### Text section ###
Together these analyses illustrate that systems thinking, conceptual models and systems science tools can help to reframe our approach to solving the complex problem of obesity.


Jason Goto, President of AnalysisWorks

TITLE: Patients Aren't Widgets: Non-technical considerations complicate challenges in applying OR/MS to Canadian health care system

ABSTRACT: Health care systems are among the most challenging systems from an operations research and management science (OR/MS) perspective.  There is certainly no shortage of operational and strategic challenges that could benefit from evidence-based decision support perspectives.  Seasoned practitioners in OR/MS understand that not all OR/MS projects yield the desired outcomes.  The challenges often cited refer to technical issues such as data quality and computational limitations.  However, often the barriers to success are related to softer, non-technical considerations such as inadequate understanding of the system to be analyzed or modeled, insufficient involvement of the client in developing solution alternatives, and insufficient change management support to ensure the client derives the intended value from the project.  This talk will highlight the specific challenges typically encountered in applying OR/MS in the Canadian hospital-based acute care system, potential avenues to mitigate these challenges and present several successful applications of OR/MS in health care.
### Data listing ###
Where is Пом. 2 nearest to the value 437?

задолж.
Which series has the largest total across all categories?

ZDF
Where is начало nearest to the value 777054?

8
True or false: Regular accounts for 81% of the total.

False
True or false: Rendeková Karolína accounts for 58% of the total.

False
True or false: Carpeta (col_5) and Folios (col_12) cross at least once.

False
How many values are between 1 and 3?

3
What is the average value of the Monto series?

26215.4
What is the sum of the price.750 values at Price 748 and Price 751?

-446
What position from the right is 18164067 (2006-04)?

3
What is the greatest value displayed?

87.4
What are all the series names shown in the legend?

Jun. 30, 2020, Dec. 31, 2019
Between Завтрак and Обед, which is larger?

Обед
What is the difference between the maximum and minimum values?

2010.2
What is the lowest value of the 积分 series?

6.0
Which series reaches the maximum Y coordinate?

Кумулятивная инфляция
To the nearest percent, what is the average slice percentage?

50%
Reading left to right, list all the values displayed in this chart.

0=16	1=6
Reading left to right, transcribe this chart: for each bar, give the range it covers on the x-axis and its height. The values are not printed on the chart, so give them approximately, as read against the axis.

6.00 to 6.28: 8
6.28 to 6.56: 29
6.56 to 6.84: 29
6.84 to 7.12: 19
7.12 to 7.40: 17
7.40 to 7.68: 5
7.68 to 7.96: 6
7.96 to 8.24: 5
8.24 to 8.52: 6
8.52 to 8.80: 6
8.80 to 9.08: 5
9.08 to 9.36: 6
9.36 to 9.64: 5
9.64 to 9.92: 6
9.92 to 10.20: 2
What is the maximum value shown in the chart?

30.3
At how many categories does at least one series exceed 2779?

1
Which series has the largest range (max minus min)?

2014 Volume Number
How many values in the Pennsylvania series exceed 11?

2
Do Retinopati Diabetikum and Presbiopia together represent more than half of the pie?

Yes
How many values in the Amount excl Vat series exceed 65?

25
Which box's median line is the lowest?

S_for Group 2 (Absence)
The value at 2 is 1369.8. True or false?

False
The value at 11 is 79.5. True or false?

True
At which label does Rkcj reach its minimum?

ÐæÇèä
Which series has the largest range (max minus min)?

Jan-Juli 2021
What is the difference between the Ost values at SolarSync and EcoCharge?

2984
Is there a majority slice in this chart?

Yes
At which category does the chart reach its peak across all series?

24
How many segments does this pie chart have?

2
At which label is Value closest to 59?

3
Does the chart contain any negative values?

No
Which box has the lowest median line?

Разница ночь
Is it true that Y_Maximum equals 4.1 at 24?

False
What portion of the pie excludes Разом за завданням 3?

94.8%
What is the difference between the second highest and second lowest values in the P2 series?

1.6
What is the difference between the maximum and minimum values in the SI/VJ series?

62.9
###
Brief: Proceed with the text of talk abstracts, writing on from the point after its last sentence. The records are separate material and have no connection to the text of talk abstracts.

Result:
Warren Hare, Department of Mathematics, University of British Columbia - Okanagan

TITLE: A Social Network Model of Investment Behaviour in the Stock Market

ABSTRACT: The efficient market hypothesis states that all investors have full knowledge of market values and prices, and that all investors follow the basic buy-low sell-high rule. This hypothesis should quickly lead to market prices being accurate reflections of stock value, providing a stable market with no bubbles or crashes. This naturally leads to the question of why the efficient market hypothesis does not hold.

In this talk we examine the possibility that rational traders with full market knowledge are influenced by the behaviour of their peers. We develop a trust network model of the stock market, and test market behaviour using various network structures. We find that if the trust network takes the form of a scale-free social network, market stability is significantly delayed.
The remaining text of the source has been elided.